A fall issue of Living featured a pumpkin candle that had this beautiful patina. Living in Miami as I did at the time - where you don't really experience the seasons, makes these things all the more seductive. I had never carved a pumpkin. And, remember these were the days before Pottery Barn and every other mass retailer on the planet made this kind of thing readily available.

I convinced myself and a friend into thinking this was going to be a great way to spend a fall afternoon. We spent a about a hundred dollars on candle making supplies, and who knows how much on pumpkins and squash. The idea was to hollow out the vegetables and use them as a mold. The patina was supposed to come from the moisture in the veg. On the way home we congratulated ourselves on our resourcefulness. You see by now we planned to become great candle makers and sell our wares. Three hours, and two ruined pans later I had pumpkin guts and candle wax on every kitchen surface imaginable. Not to mention our hair, and clothes. All we had to show for our efforts were a couple of sad lumps of wax that could loosely be called candles. They were so ugly I could not use them for anything other than a power outage. I cancelled my subscription.

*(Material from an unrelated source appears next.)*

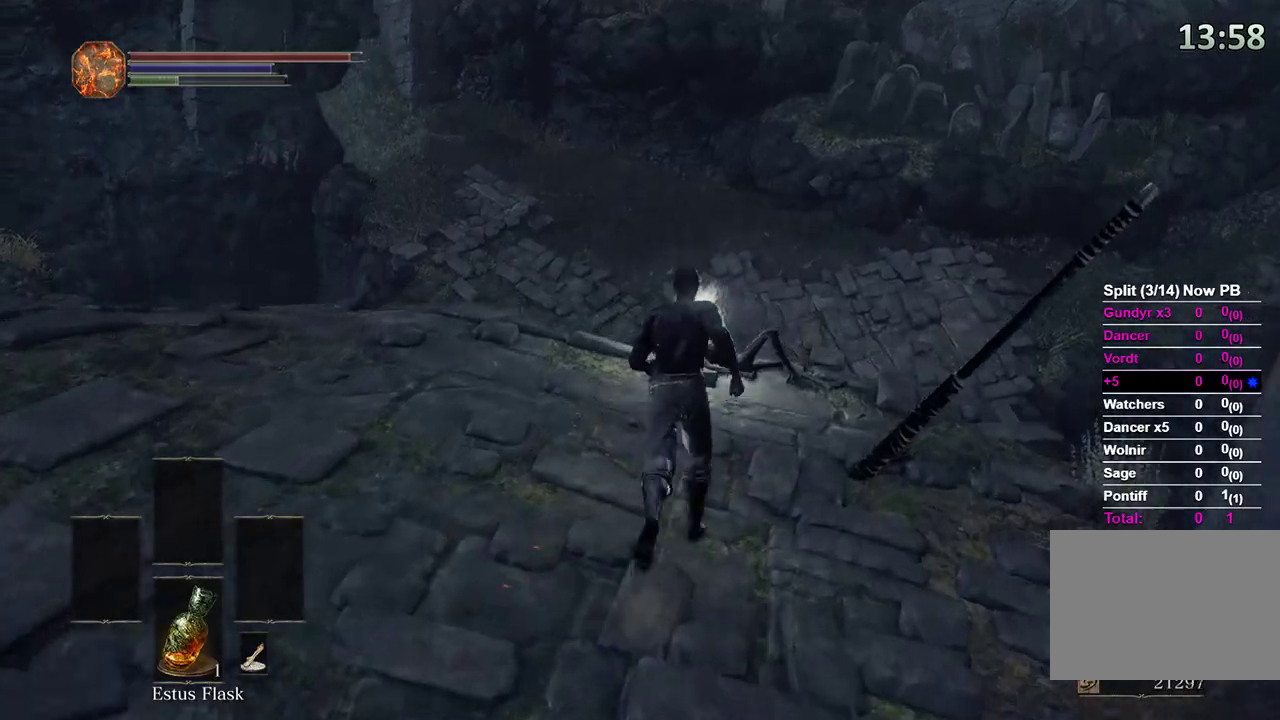
{"dt_ms": 500, "buttons": [], "left_stick": "up", "right_stick": "down-left", "events": []}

To this day I had never again attempted anything that Martha recommended. No matter how tempting the arrangement or gorgeous the cookie I held firm in my resolve.

Tonight Martha redeemed herself. Since we are on a diet and a budget (who isn't?) I decided to one of her recipes a whirl. I used whole grain pasta and substituted wilted fresh spinach rather than the parsley the recipe calls for. It was fantastic.

Serves 4
1 head plus 8 cloves garlic
1 pound spaghetti
2 tablespoons olive oil
3/4 cup dry white wine
1 cup loosely packed fresh flat-leaf parsley, roughly chopped
1 teaspoon red-pepper flakes
Salt and freshly ground black pepper
Parmesan cheese, for grating

Preheat oven to 425 degrees. Wrap garlic head in foil, or place in garlic roaster; roast until soft and golden, about 1 hour. Let cool, trim tip of head; squeeze out cloves, using back of knife. Transfer to small bowl; set aside.
Cook pasta until al dente. Drain, and run under cold water to stop cooking.
Thinly slice five cloves of unroasted garlic. Finely chop remaining three cloves. Heat oil over medium heat in large skillet. Add sliced garlic; toast until golden and crisp. Remove garlic with slotted spoon; set aside. Add chopped garlic; saute until translucent, about 1 1/2 minutes. Add roasted garlic and white wine; let simmer about 3 minutes. Add pasta, parsley, red pepper, and salt and pepper to taste; toss. Serve sprinkled with toasted garlic slivers. Grate Parmesan over each serving.

recipe and photo courtesy Martha Stewart


Margaret said...

It looks like a good recipe!

Generally, my complaint with most of Martha's recipes is that they are needlessly complicated--too many ingredients! Same goes for the crafts--too many steps.

Sometimes simple is best!

The Other Side of Me said...

You are right. Most of the MS recipes I have tried have been hit or miss, but I will give this one a try.

Have a good weekend.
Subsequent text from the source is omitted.